_The data:_
◆ ◆ ◆

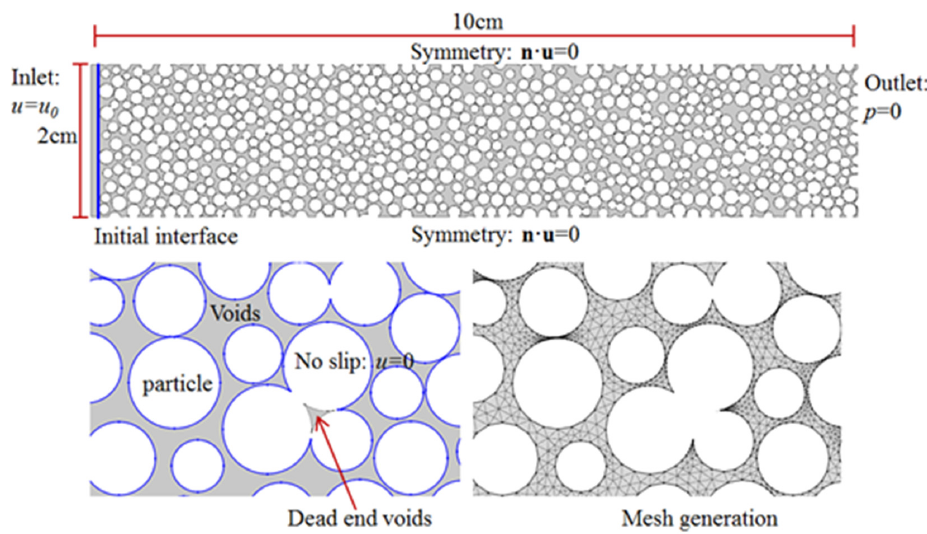
Figure 1. Geometric model and boundary conditions .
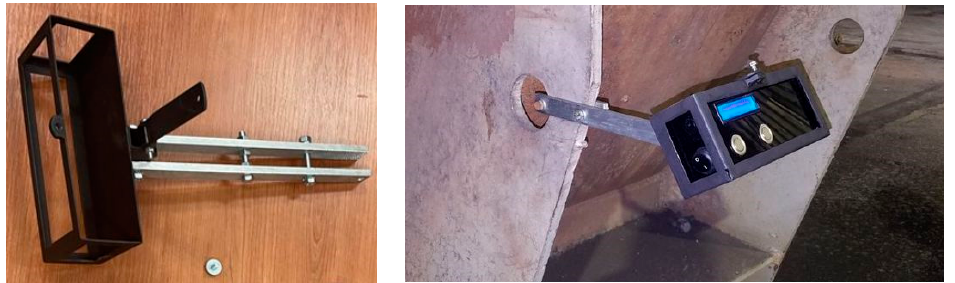
Figure 9. Installation of acquisition device: bracket for device accommodation ( left ); device mounted on the industrial coal mill ( right ).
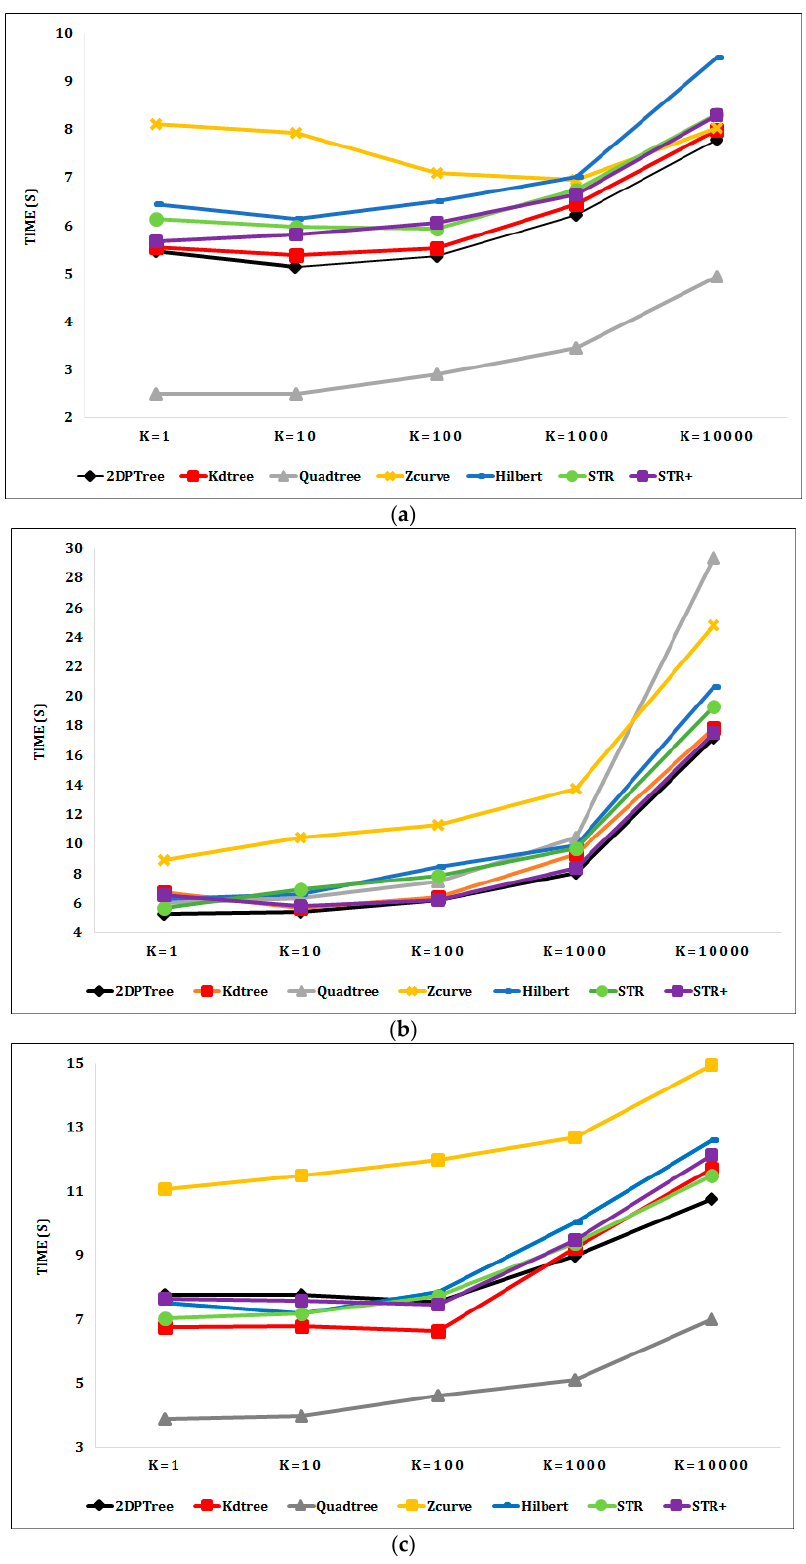
Figure 10. kNN query execution times for indexed real datasets: ( a ) kNN on the Sports dataset with k equal to 1, 10, 100, 1000, and 10,000 points; ( b ) kNN on the Cities dataset with k equal to 1, 10, 100, 1000, and 10,000 points; ( c ) kNN on the Buildings dataset with k equal to 1, 10, 100, 1000, and 10,000 points.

◆ ◆ ◆

_What the exercise asks:_ Excluding pictures, reproduce the listing above exactly as it stands.

_Task response:_
Figure 1. Geometric model and boundary conditions .
Figure 9. Installation of acquisition device: bracket for device accommodation ( left ); device mounted on the industrial coal mill ( right ).
Figure 10. kNN query execution times for indexed real datasets: ( a ) kNN on the Sports dataset with k equal to 1, 10, 100, 1000, and 10,000 points; ( b ) kNN on the Cities dataset with k equal to 1, 10, 100, 1000, and 10,000 points; ( c ) kNN on the Buildings dataset with k equal to 1, 10, 100, 1000, and 10,000 points.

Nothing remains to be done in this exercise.